As communities throughout the world battle this 2020 pandemic and await access to a vaccine, they continue to fight an age-old enemy — food insecurity. The number of people affected by hunger globally has been rising since 2014, and projections show that the world is not on track to achieve the United Nations Sustainable Development goal of Zero Hunger by 2030.

Since 2019, the number of people, including children and seniors, who struggle to afford food in Minnesota alone has grown dramatically due to COVID-19, from one in 11 to one in eight people. BIPOC Minnesotans experience food insecurity at more than twice the rate of white Minnesotans. Across the country, 80 percent of food banks are serving more people than they did at this time last year, as many people affected by COVID-19 are visiting them for the first time.

While these data are daunting, there is reason for hope. Today, we are as relentless as our most famous alumnus, Norman Borlaug, in applying science and policy to alleviate hunger, provide good nutrition, and protect the environment. On the day the World Food Programme received its well-deserved award from Oslo, we commemorated the 50th anniversary of Borlaug receiving the Nobel Peace Prize for his landmark research into crop improvement that launched the Green Revolution and, as a member of the 1970 Nobel Committee said, “making the fight against hunger your lifelong mission, your passionate calling.”

So what does Borlaug’s work mean for us today? Feeding the world while protecting the environment is a tall order. No entity can do it alone. To create a better tomorrow, we must take a cross-disciplinary approach that involves the distinct expertise of public and private institutions, governments, NGOs and food banks locally and globally.

We must also take an integrated, interdisciplinary approach to science, creating solutions for Minnesota and the world. Our approaches are diverse, reflecting the complexity of food insecurity.

For example, we are developing and advancing perennial grain crops like Kernza, which can both improve the environment and benefit rural prosperity. On the test fields of our St. Paul campus and on a growing number of  farms across the country, Kernza’s deep root system provides multiple environmental benefits, including improved water and soil quality and reducing soil erosion. In addition, research has shown Kernza can increase farm income due to decreased inputs and costs from reduced tilling, pesticide requirements and nutrient runoff.

On the campus where Borlaug once studied, our researchers use microbes to create healthier plants. Minnesota’s native prairies are composed of a thriving community of perennial herbaceous plants, despite the presence of diverse and deadly plant pathogens. Working with strains of “good” soil bacteria found in these native prairie systems, our researchers have disentangled the reasons why these plants have been able to evade significant disease — and applied those lessons to agriculture to create healthier, more productive crops, while reducing the use of pesticides and fumigation.

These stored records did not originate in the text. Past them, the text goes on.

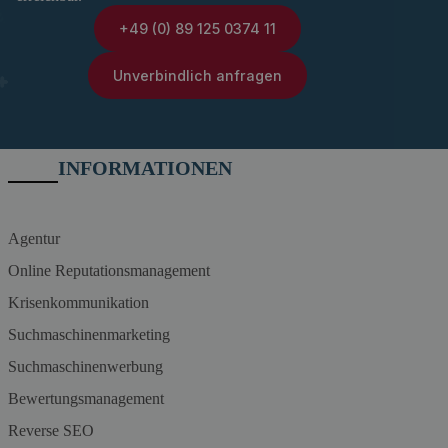
+49 (0) 89 125 0374 11
Unverbindlich anfragen
INFORMATIONEN
Agentur
Online Reputationsmanagement
Krisenkommunikation
Suchmaschinenmarketing
Suchmaschinenwerbung
Bewertungsmanagement
Reverse SEO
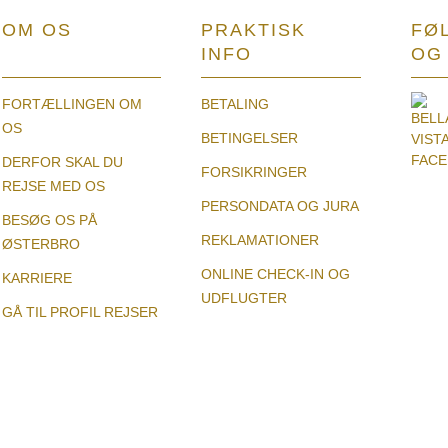
OM OS
PRAKTISK
FØL
INFO
OG 
FORTÆLLINGEN OM
BETALING
OS
BETINGELSER
DERFOR SKAL DU
FORSIKRINGER
REJSE MED OS
PERSONDATA OG JURA
BESØG OS PÅ
REKLAMATIONER
ØSTERBRO
ONLINE CHECK-IN OG
KARRIERE
UDFLUGTER
GÅ TIL PROFIL REJSER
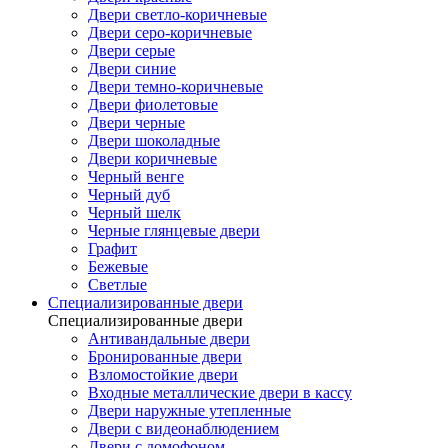
Двери светло-коричневые
Двери серо-коричневые
Двери серые
Двери синие
Двери темно-коричневые
Двери фиолетовые
Двери черные
Двери шоколадные
Двери коричневые
Черный венге
Черный дуб
Черный шелк
Черные глянцевые двери
Графит
Бежевые
Светлые
Специализированные двери
Специализированные двери
Антивандальные двери
Бронированные двери
Взломостойкие двери
Входные металлические двери в кассу
Двери наружные утепленные
Двери с видеонаблюдением
Двери с домофоном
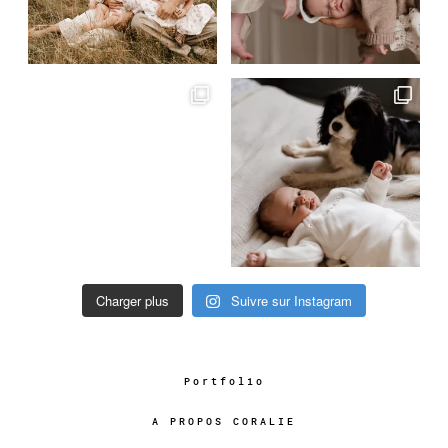
Charger plus
Suivre sur Instagram
Portfolio
A PROPOS CORALIE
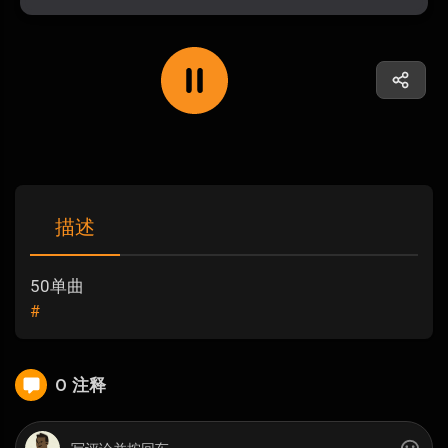
描述
50单曲
#
0 注释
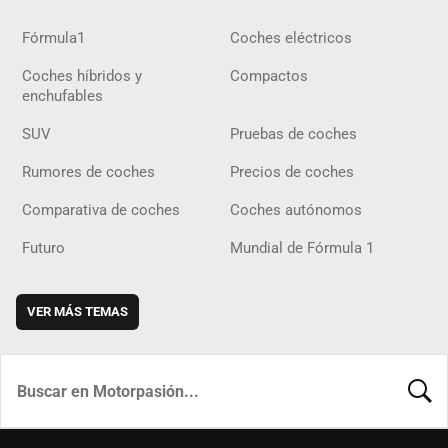
Fórmula1
Coches eléctricos
Coches híbridos y
Compactos
enchufables
SUV
Pruebas de coches
Rumores de coches
Precios de coches
Comparativa de coches
Coches autónomos
Futuro
Mundial de Fórmula 1
VER MÁS TEMAS
BUSCA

With the goal of teaching tomorrow’s leaders, we put our students first and involve them in this type of hands-on work and much more.

We know that it is critical to conduct world-class research that cuts across every area impacting food security and nutrition, starting in the field all the way to consumers’ plates. We must work toward feeding the future with creativity, fierce tenacity and fervent effort.

Norman Borlaug is celebrated as a person who “saved a billion lives” — a man who bent the arc of history by improving crops and transforming agricultural production, thus preventing famine and unrest around the world. I am inspired by his legacy and heartened to know that our next generation of professionals in food, agriculture and natural resources is well-positioned, deeply committed and energized to build a better world for billions of people as well.

James M. Bradeen is a professor and head of the Department of Plant Pathology, University of Minnesota College of Food, Agricultural and Natural Resource Sciences in St. Paul. He’s co-director of the Stakman-Borlaug Center for Sustainable Plant Health.